Here’s a fresh idea for bold national TV advertisers. One and done. Okay, maybe five and done is better. Create and run TV spots 5 times then take them off the air and move them to the web. A question many large agencies asked back in the day of the $385,000 TV commercial and still ask is “What is the burn out rate”? How many times can a consumer can see a TV spot before his/her eyes start to bleed.
In today’s fast twitch media, where clicking is a sport, the burn out factor has grown even more sensitive. This is why sooner or later Geico is going to need to chill. I was reading today about The Gap and its desire to become more relevant to the younger set – more relevant is a euphemism for sell more – and I’ve also been reading about Denny’s, similarly strategized. The former will do nice ads and burn, burn, burn them. The latter is running ads only a few times, then driving people to the web to watch them on-demand, on-desire, in longer form. Denny’s and Gotham get the target’s media habits and will save money. Gap and Ogilvy will not…unless.

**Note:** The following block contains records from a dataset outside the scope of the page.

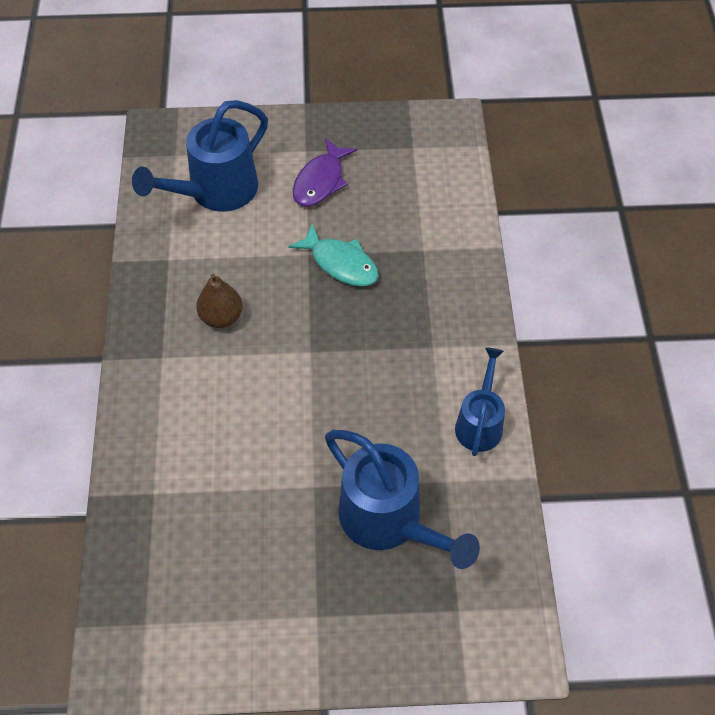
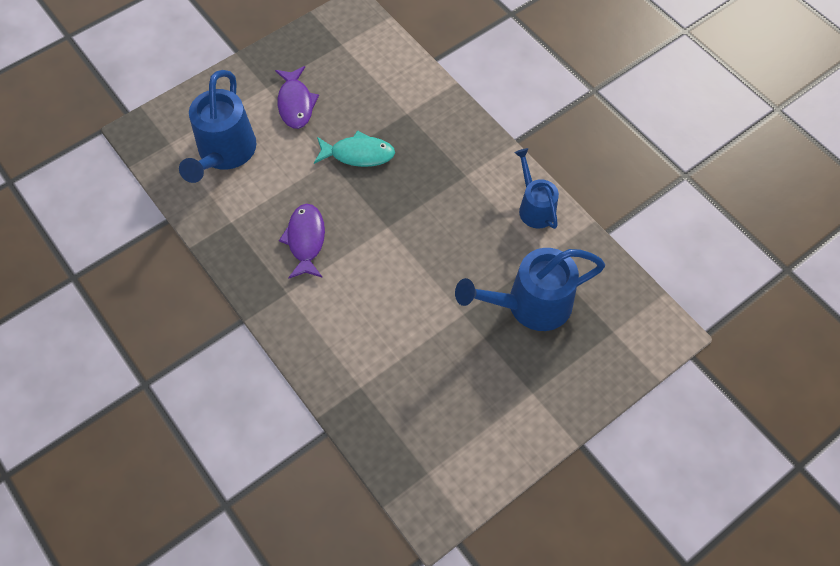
camera: 35 degrees left, 5 degrees up
(221, 317) = (305, 240): brown pear -> purple fish
(389, 522) = (529, 305): blue watering can -> blue watering can turned 150 degrees clockwise

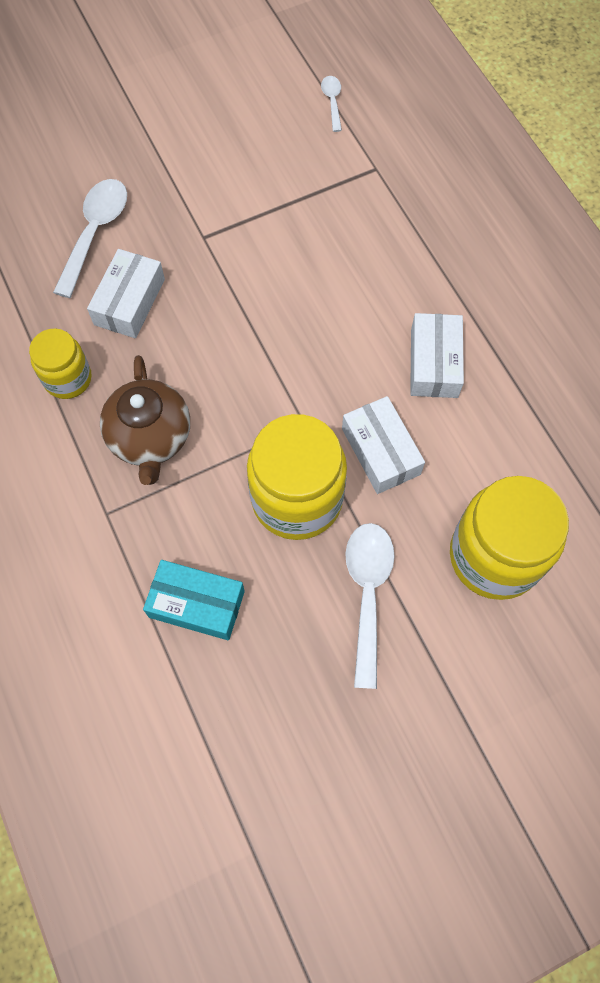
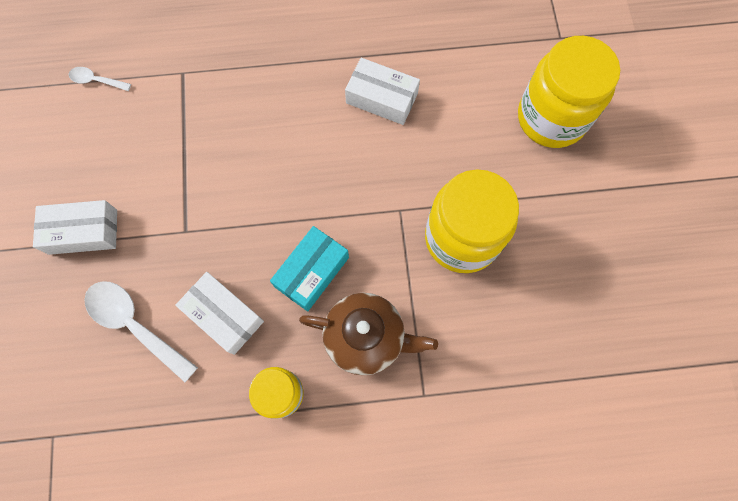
camera: 70 degrees left, 5 degrees up
(196, 604) = (526, 344): turquoise box -> turquoise box (312, 272)
(367, 593) = (554, 214): white spoon -> none
(380, 451) = (442, 163): white box -> white box (83, 232)

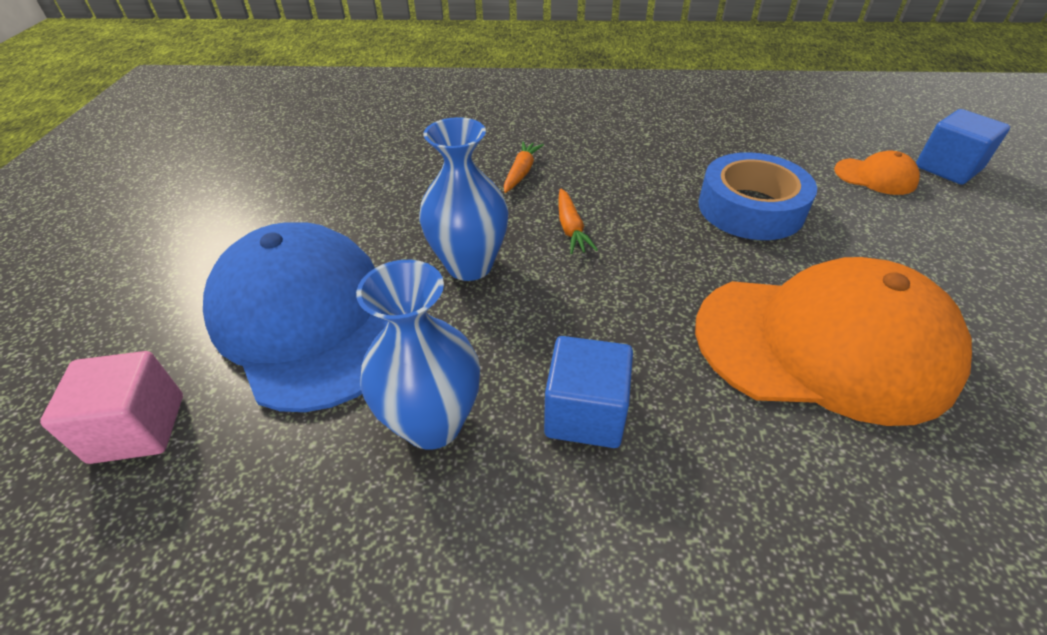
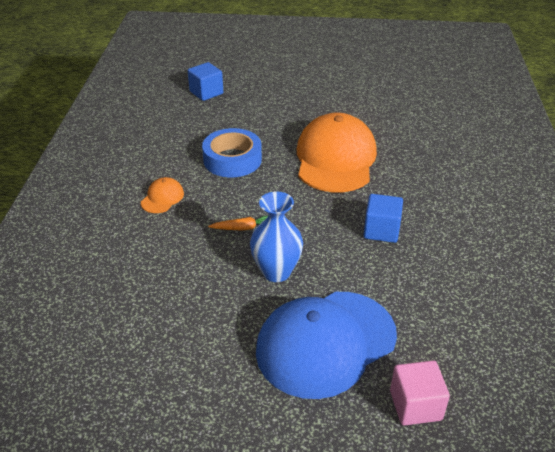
camera: 90 degrees left, 5 degrees down
(432, 423) = (394, 280): blue vase -> none
(521, 172) = (174, 248): orange carrot -> none
(875, 177) = (209, 115): orange cap -> orange cap (162, 198)

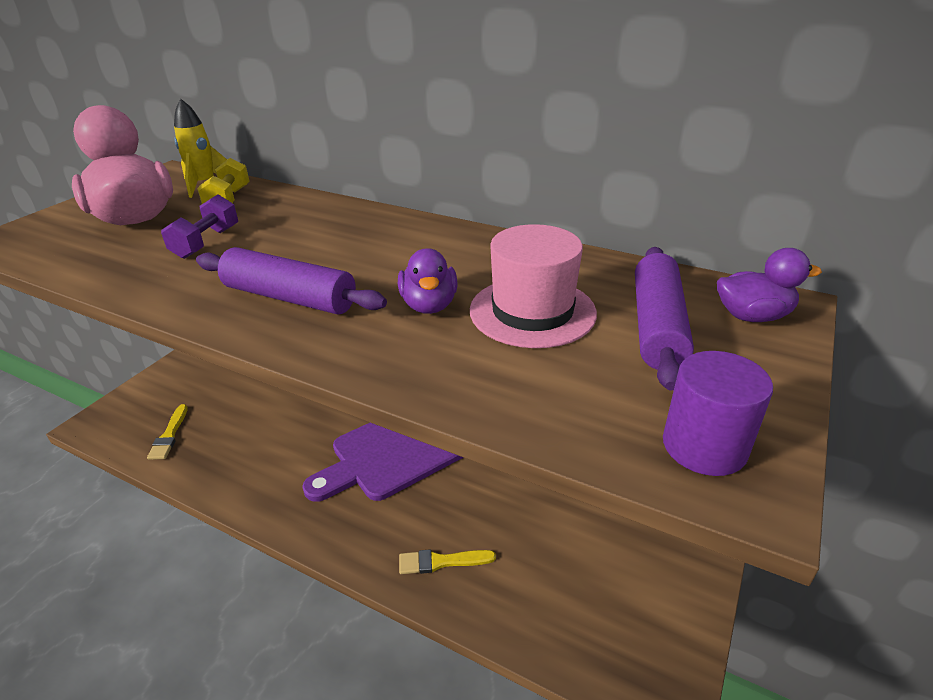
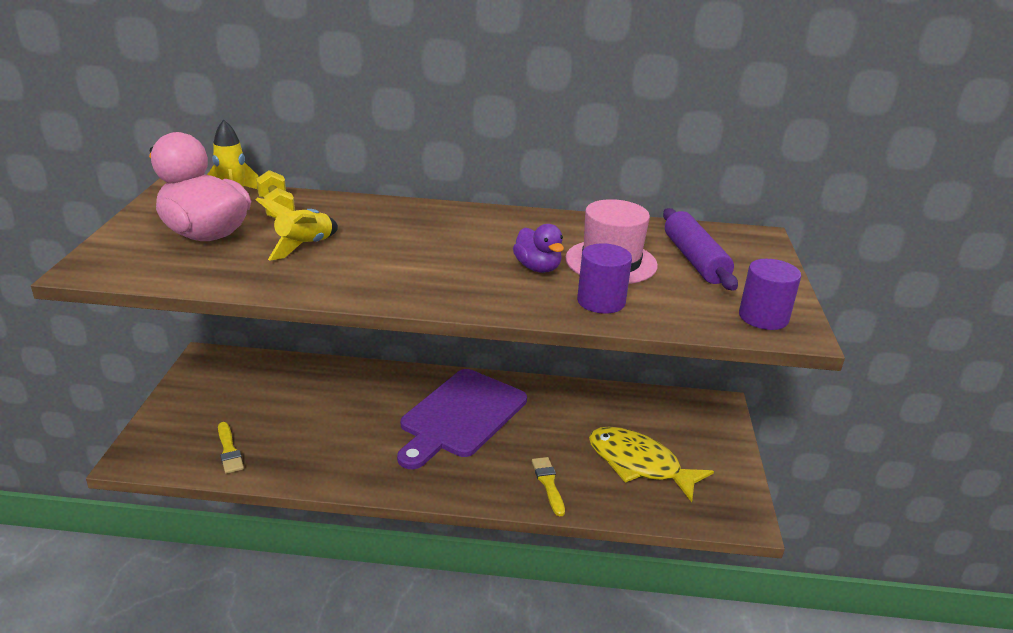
camera: 25 degrees left, 5 degrees down
(206, 242) = (304, 246): purple dumbbell -> yellow rocket
(290, 297) = (428, 277): purple rolling pin -> none
(441, 562) = (548, 483): yellow brush -> yellow brush turned 105 degrees clockwise
(468, 369) = (601, 301): none -> purple cylinder
(564, 566) = (639, 464): none -> yellow fish
(752, 316) = (745, 246): purple duck -> none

Unless they use the new “five and done” model. Should Ogilvy decide to turn itself into a crafty, creative TV production studio for the Gap it will have a chance. Buy high profile mass reach media and run their ads only a handful of times. Then move on. Lots of freshies. Story-tell with lots of chapters, a la James Patterson. And it shouldn’t necessarily be a serial story, just a gestalt-y all around the brand strategy story.
Smart shops can create spots at low costs these days. Fast twitch ads, not burn out campaigns, are what the daring will do. That’s what the youth market wants. Peace.